Enter the solar-powered pool ionizer. I had never heard of pool ionizers until a couple of weeks ago, while I was severely low-energy and just caroming around the Web looking for anything interesting. What I discovered was a whole new way to sanitize your pool. How they work is pretty simple: A small solar array provides a voltage across two metallic elements, a copper rod surrounded by a steel helix that has a silver coating. The voltage creates metallic cations. The cations kill bacteria and algae on contact.

The device is about a foot in diameter. The drawing below shows what’s inside:

CopperFlo-Solar-Pool-Ionizer-1.jpg

In truth, there’s not a lot of there there. The one I bought was from NoMoreGreen Technologies and is called CopperFlo. It was $179.98 on Amazon. It comes with a bottle of test strips to measure the ion concentration in the pool water, plus a little brush to scrape calcium scale off the copper electrode once in a while. No batteries, no moving parts.
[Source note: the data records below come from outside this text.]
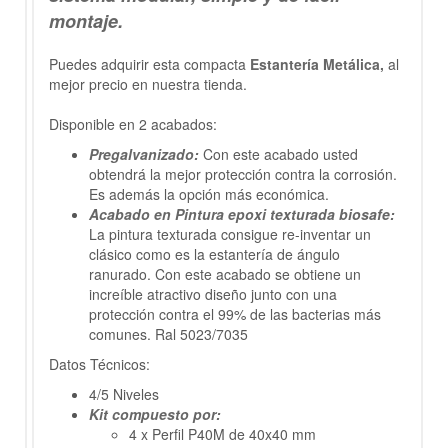
montaje.
Puedes adquirir esta compacta
Estantería Metálica,
al
mejor precio en nuestra tienda.
Disponible en 2 acabados:
Pregalvanizado:
Con este acabado usted
obtendrá la mejor protección contra la corrosión.
Es además la opción más económica.
Acabado en Pintura epoxi texturada biosafe:
La pintura texturada consigue re-inventar un
clásico como es la estantería de ángulo
ranurado. Con este acabado se obtiene un
increíble atractivo diseño junto con una
protección contra el 99% de las bacterias más
comunes. Ral 5023/7035
Datos Técnicos:
4/5 Niveles
Kit compuesto por:
4 x Perfil P40M de 40x40 mm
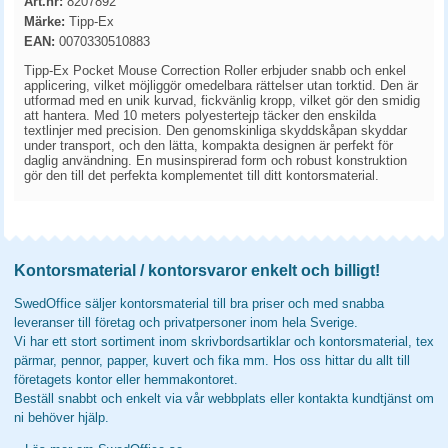
Art.nr:
8207892
Märke:
Tipp-Ex
EAN:
0070330510883
Tipp-Ex Pocket Mouse Correction Roller erbjuder snabb och enkel
applicering, vilket möjliggör omedelbara rättelser utan torktid. Den är
utformad med en unik kurvad, fickvänlig kropp, vilket gör den smidig
att hantera. Med 10 meters polyestertejp täcker den enskilda
textlinjer med precision. Den genomskinliga skyddskåpan skyddar
under transport, och den lätta, kompakta designen är perfekt för
daglig användning. En musinspirerad form och robust konstruktion
gör den till det perfekta komplementet till ditt kontorsmaterial.
Kontorsmaterial / kontorsvaror enkelt och billigt!
SwedOffice säljer kontorsmaterial till bra priser och med snabba
leveranser till företag och privatpersoner inom hela Sverige.
Vi har ett stort sortiment inom skrivbordsartiklar och kontorsmaterial, tex
pärmar, pennor, papper, kuvert och fika mm. Hos oss hittar du allt till
företagets kontor eller hemmakontoret.
Beställ snabbt och enkelt via vår webbplats eller kontakta kundtjänst om
ni behöver hjälp.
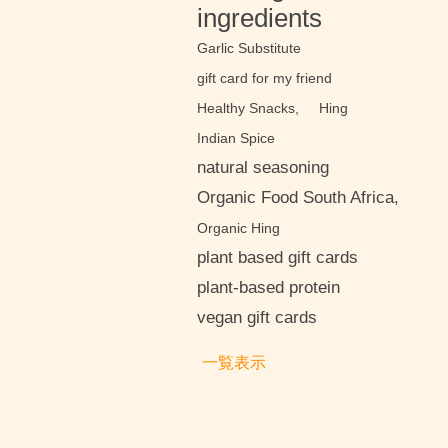
ingredients
Garlic Substitute
gift card for my friend
Healthy Snacks,
Hing
Indian Spice
natural seasoning
Organic Food South Africa,
Organic Hing
plant based gift cards
plant-based protein
vegan gift cards
一覧表示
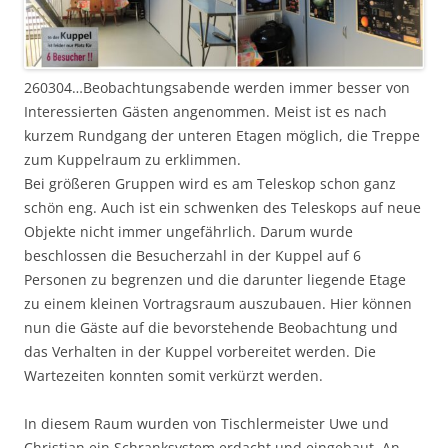
260304…Beobachtungsabende werden immer besser von
Interessierten Gästen angenommen. Meist ist es nach
kurzem Rundgang der unteren Etagen möglich, die Treppe
zum Kuppelraum zu erklimmen.
Bei größeren Gruppen wird es am Teleskop schon ganz
schön eng. Auch ist ein schwenken des Teleskops auf neue
Objekte nicht immer ungefährlich. Darum wurde
beschlossen die Besucherzahl in der Kuppel auf 6
Personen zu begrenzen und die darunter liegende Etage
zu einem kleinen Vortragsraum auszubauen. Hier können
nun die Gäste auf die bevorstehende Beobachtung und
das Verhalten in der Kuppel vorbereitet werden. Die
Wartezeiten konnten somit verkürzt werden.
In diesem Raum wurden von Tischlermeister Uwe und
Christian ein Schranksystem erdacht und eingebaut. An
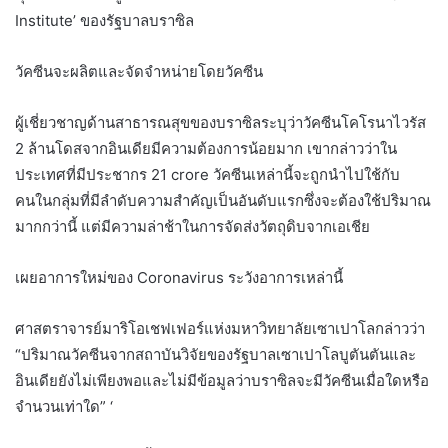
Institute’ ของรัฐบาลบราซิล
วัคซีนจะผลิตและจัดจำหน่ายโดยวัคซีน
ผู้เชี่ยวชาญด้านสาธารณสุขของบราซิลระบุว่าวัคซีนโคโรนาไวรัส
2 ล้านโดสจากอินเดียมีความต้องการน้อยมาก เขากล่าวว่าใน
ประเทศที่มีประชากร 21 crore วัคซีนเหล่านี้จะถูกนำไปใช้กับ
คนในกลุ่มที่มีลำดับความสำคัญเป็นอันดับแรกซึ่งจะต้องใช้ปริมาณ
มากกว่านี้ แต่มีความล่าช้าในการจัดส่งวัตถุดิบจากเอเชีย
เผยอาการใหม่ของ Coronavirus ระวังอาการเหล่านี้
ศาสตราจารย์มาริโอเชฟเฟอร์แห่งมหาวิทยาลัยเซาเปาโลกล่าวว่า
“ปริมาณวัคซีนจากสถาบันวิจัยของรัฐบาลเซาเปาโลบูตันตันและ
อินเดียยังไม่เพียงพอและไม่มีข้อมูลว่าบราซิลจะมีวัคซีนเมื่อใดหรือ
จำนวนเท่าใด” ‘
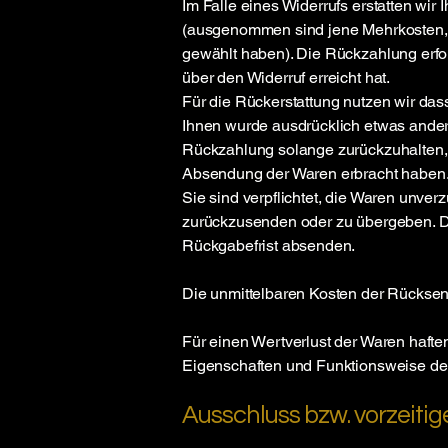
Im Falle eines Widerrufs erstatten wir
(ausgenommen sind jene Mehrkosten, d
gewählt haben). Die Rückzahlung erfol
über den Widerruf erreicht hat.
Für die Rückerstattung nutzen wir dass
Ihnen wurde ausdrücklich etwas andere
Rückzahlung solange zurückzuhalten, 
Absendung der Waren erbracht haben
Sie sind verpflichtet, die Waren unve
zurückzusenden oder zu übergeben. Die 
Rückgabefrist absenden.
Die unmittelbaren Kosten der Rücksen
Für einen Wertverlust der Waren hafte
Eigenschaften und Funktionsweise der
Ausschluss bzw. vorzeiti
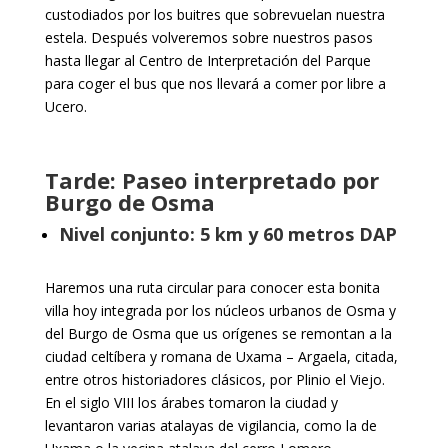
custodiados por los buitres que sobrevuelan nuestra
estela. Después volveremos sobre nuestros pasos
hasta llegar al Centro de Interpretación del Parque
para coger el bus que nos llevará a comer por libre a
Ucero.
Tarde: Paseo interpretado por
Burgo de Osma
Nivel conjunto: 5 km y 60 metros DAP
Haremos una ruta circular para conocer esta bonita
villa hoy integrada por los núcleos urbanos de Osma y
del Burgo de Osma que us orígenes se remontan a la
ciudad celtí­bera y romana de Uxama – Argaela, citada,
entre otros historiadores clásicos, por Plinio el Viejo.
En el siglo VIII los árabes tomaron la ciudad y
levantaron varias atalayas de vigilancia, como la de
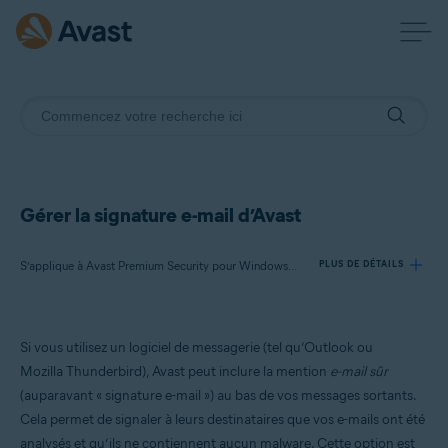
Gérer la signature e-mail d’Avast
S’applique à Avast Premium Security pour Windows, Avast Antivirus Gratuit pour Windows
PLUS DE DÉTAILS
Produits:
Si vous utilisez un logiciel de messagerie (tel qu’Outlook ou
Avast Premium Security 23.x pour Windows
Mozilla Thunderbird), Avast peut inclure la mention
e-mail sûr
Avast Antivirus Gratuit 23.x pour Windows
(auparavant « signature e-mail ») au bas de vos messages sortants.
Cela permet de signaler à leurs destinataires que vos e-mails ont été
Systèmes d'exploitation:
analysés et qu’ils ne contiennent aucun malware. Cette option est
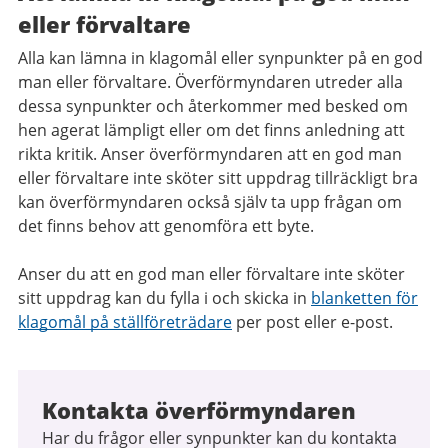
eller förvaltare
Alla kan lämna in klagomål eller synpunkter på en god
man eller förvaltare. Överförmyndaren utreder alla
dessa synpunkter och återkommer med besked om
hen agerat lämpligt eller om det finns anledning att
rikta kritik. Anser överförmyndaren att en god man
eller förvaltare inte sköter sitt uppdrag tillräckligt bra
kan överförmyndaren också själv ta upp frågan om
det finns behov att genomföra ett byte.
Anser du att en god man eller förvaltare inte sköter
sitt uppdrag kan du fylla i och skicka in
blanketten för
klagomål på ställföreträdare
per post eller e-post.
Kontakta överförmyndaren
Har du frågor eller synpunkter kan du kontakta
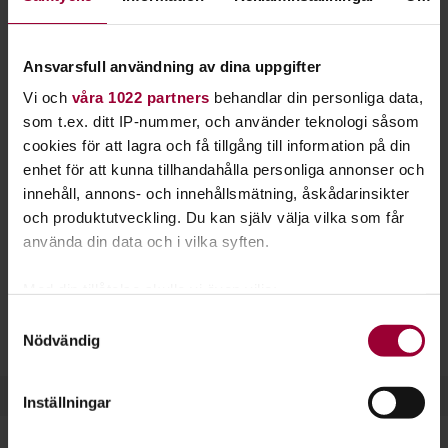
biologisk mångfald. Starta en studiecirkel eller
gå en kurs hos oss.
Ansvarsfull användning av dina uppgifter
Få bättre koll på trollsländor, skalbaggar och påfågelögon.
Vi och
våra 1022 partners
behandlar din personliga data,
Insekter utgör en viktig del av den biologiska mångfalden.
som t.ex. ditt IP-nummer, och använder teknologi såsom
Alla arter har olika funktioner som både är viktiga och
cookies för att lagra och få tillgång till information på din
intressanta att lära sig mer om.
enhet för att kunna tillhandahålla personliga annonser och
innehåll, annons- och innehållsmätning, åskådarinsikter
Kanske vill du lära dig mer om en specifik insekt, såsom
och produktutveckling. Du kan själv välja vilka som får
trollsländan? Eller om en viss underklass av insekter, som
använda din data och i vilka syften.
exempelvis bevingade insekter? Hör av dig till oss och
starta
en studiecirkel
, så hjälper vi dig igång!
Med din tillåtelse skulle vi även vilja:
Samla in information om din geografiska plats
Studiefrämjandet anordnar många kurser tillsammans med
Samtyckesval
Nödvändig
som kan ha en noggrannhet på upp till flera meter
Naturskyddsföreningen
.
Identifiera din enhet genom att aktivt skanna den
för specifika kännetecken (fingeravtryck)
Inställningar
Ta reda på mer om hur dina personliga uppgifter
behandlas och ställ in dina preferenser i
detaljsektionen
.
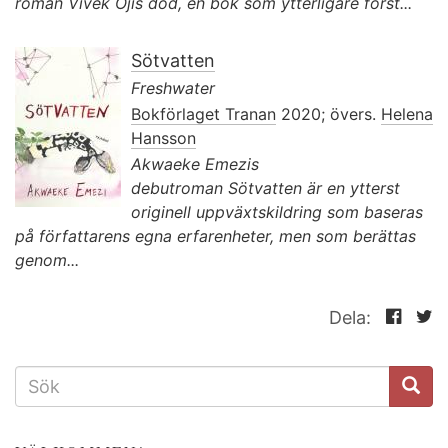
roman Vivek Ojis död, en bok som ytterligare först...
Sötvatten
Freshwater
Bokförlaget Tranan
2020; övers.
Helena
Hansson
Akwaeke Emezis
debutroman Sötvatten är en ytterst
originell uppväxtskildring som baseras
på författarens egna erfarenheter, men som berättas
genom...
Dela:
SÖKFORMULÄR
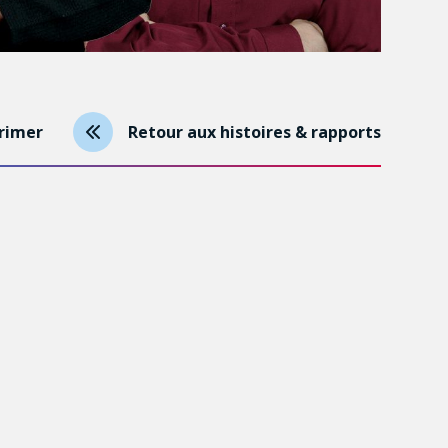
rimer
Retour aux histoires & rapports
of nucleic acid biomarkers from pathogens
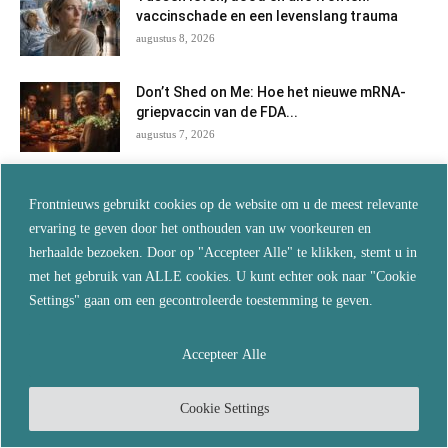
vaccinschade en een levenslang trauma
augustus 8, 2026
Don’t Shed on Me: Hoe het nieuwe mRNA-
griepvaccin van de FDA...
augustus 7, 2026
Jarenlang verzwegen: Nederlandse arts
Frontnieuws gebruikt cookies op de website om u de meest relevante
doet verslag van behandelingen met
ivermectine en...
ervaring te geven door het onthouden van uw voorkeuren en
augustus 7, 2026
herhaalde bezoeken. Door op "Accepteer Alle" te klikken, stemt u in
met het gebruik van ALLE cookies. U kunt echter ook naar "Cookie
Als je wilt blijven leven, vertrouw dan niet
Settings" gaan om een gecontroleerde toestemming te geven.
langer op de...
augustus 5, 2026
Accepteer Alle
De echte reden waarom je overal
‘turboveroudering’ ziet… en wat dit...
Cookie Settings
augustus 5, 2026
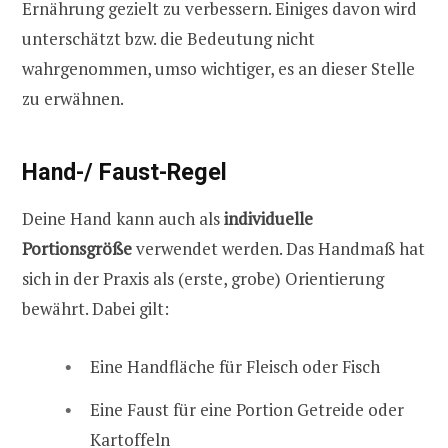
Ernährung gezielt zu verbessern. Einiges davon wird
unterschätzt bzw. die Bedeutung nicht
wahrgenommen, umso wichtiger, es an dieser Stelle
zu erwähnen.
Hand-/ Faust-Regel
Deine Hand kann auch als
individuelle
Portionsgröße
verwendet werden. Das Handmaß hat
sich in der Praxis als (erste, grobe) Orientierung
bewährt. Dabei gilt:
Eine Handfläche für Fleisch oder Fisch
Eine Faust für eine Portion Getreide oder
Kartoffeln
I set it down on the surface of the pool, where it just drifts around. Any reasonable light on the solar array will generate some ions, and full Arizona sun will generate a lot of ions, hence the test strips. I let the chlorine tablets shrink down until there was only one tablet in one floater. The pool did not turn green. I’ve dealt with green pools a time or two, and I know that keeping the chlorine levels up is crucial. To me, seeing a sparkly clean pool with only one tab in a floater is borderline miraculous, especially when it’s still an Arizona summer and the water is between 86 and 88 degrees F. Supposedly you only need one sixth of the chlorine tabs to keep the water clean as you would absent the ionizer.

Besides the fact that in one summer it will save me enough in chlorine tablets to pay for itself, it’s a cool concept. It’s only been in the pool for twelve days. It’ll be interesting to see how it performs long-haul.